- _Extracted information_:
— BEGIN —
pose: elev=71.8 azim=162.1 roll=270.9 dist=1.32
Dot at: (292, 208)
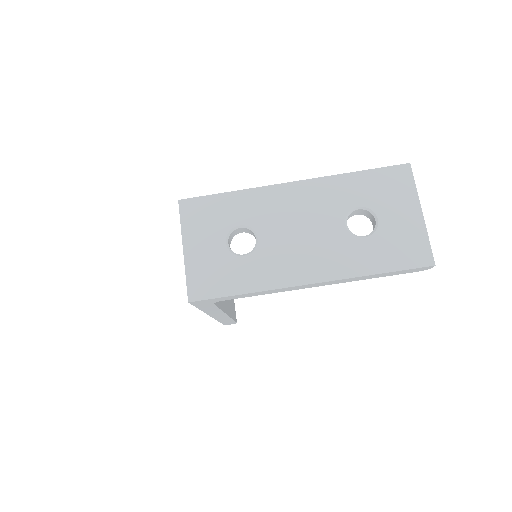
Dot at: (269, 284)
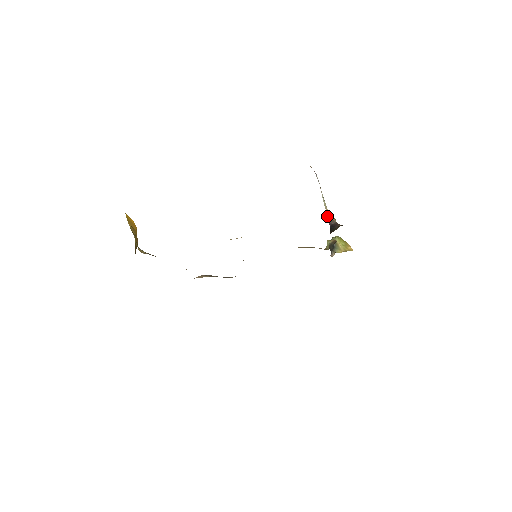
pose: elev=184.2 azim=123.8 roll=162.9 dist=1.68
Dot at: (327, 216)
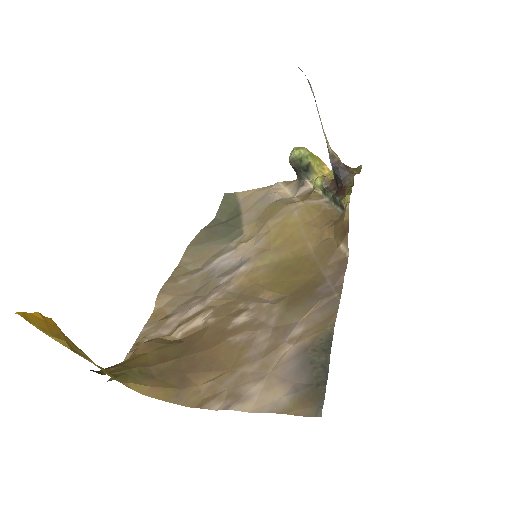
Dot at: (331, 156)
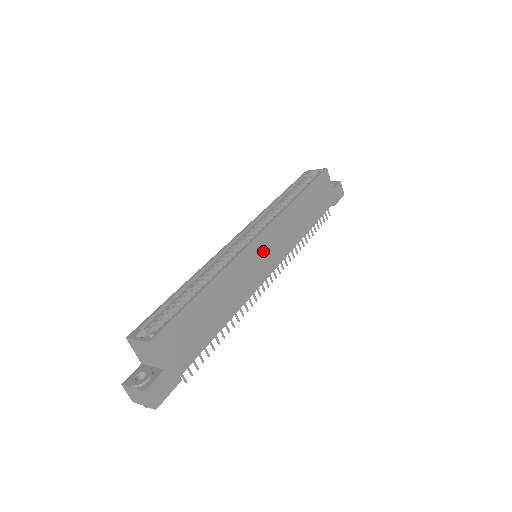
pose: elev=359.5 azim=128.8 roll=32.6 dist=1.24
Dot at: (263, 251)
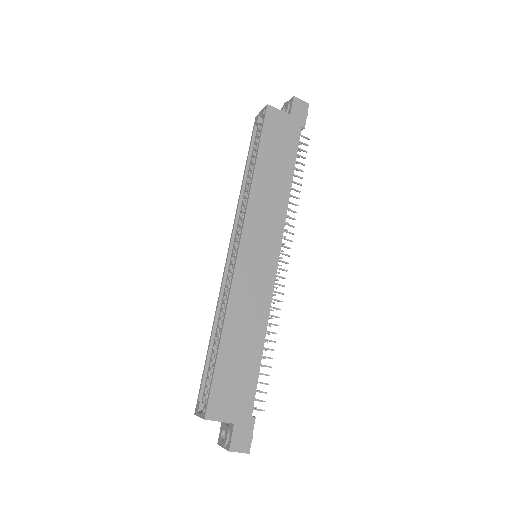
Dot at: (254, 254)
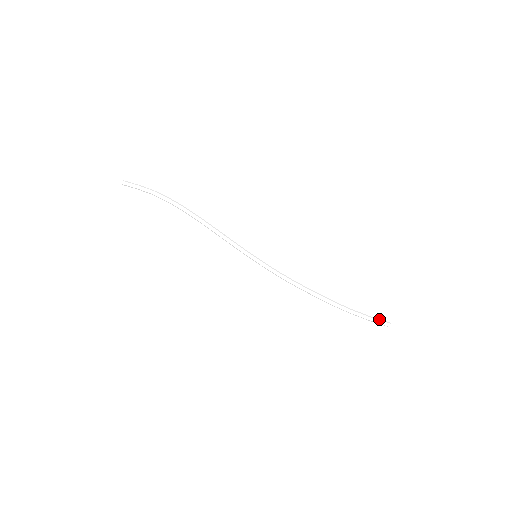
— END —
- _Aim of the exercise_:
Pick out every line above that contains the string "pose", treating uppercase and lowercase letters as different.

- _Problem solution_:
pose: elev=71.8 azim=162.1 roll=270.9 dist=1.32
pose: elev=184.2 azim=123.8 roll=162.9 dist=1.68
pose: elev=359.5 azim=128.8 roll=32.6 dist=1.24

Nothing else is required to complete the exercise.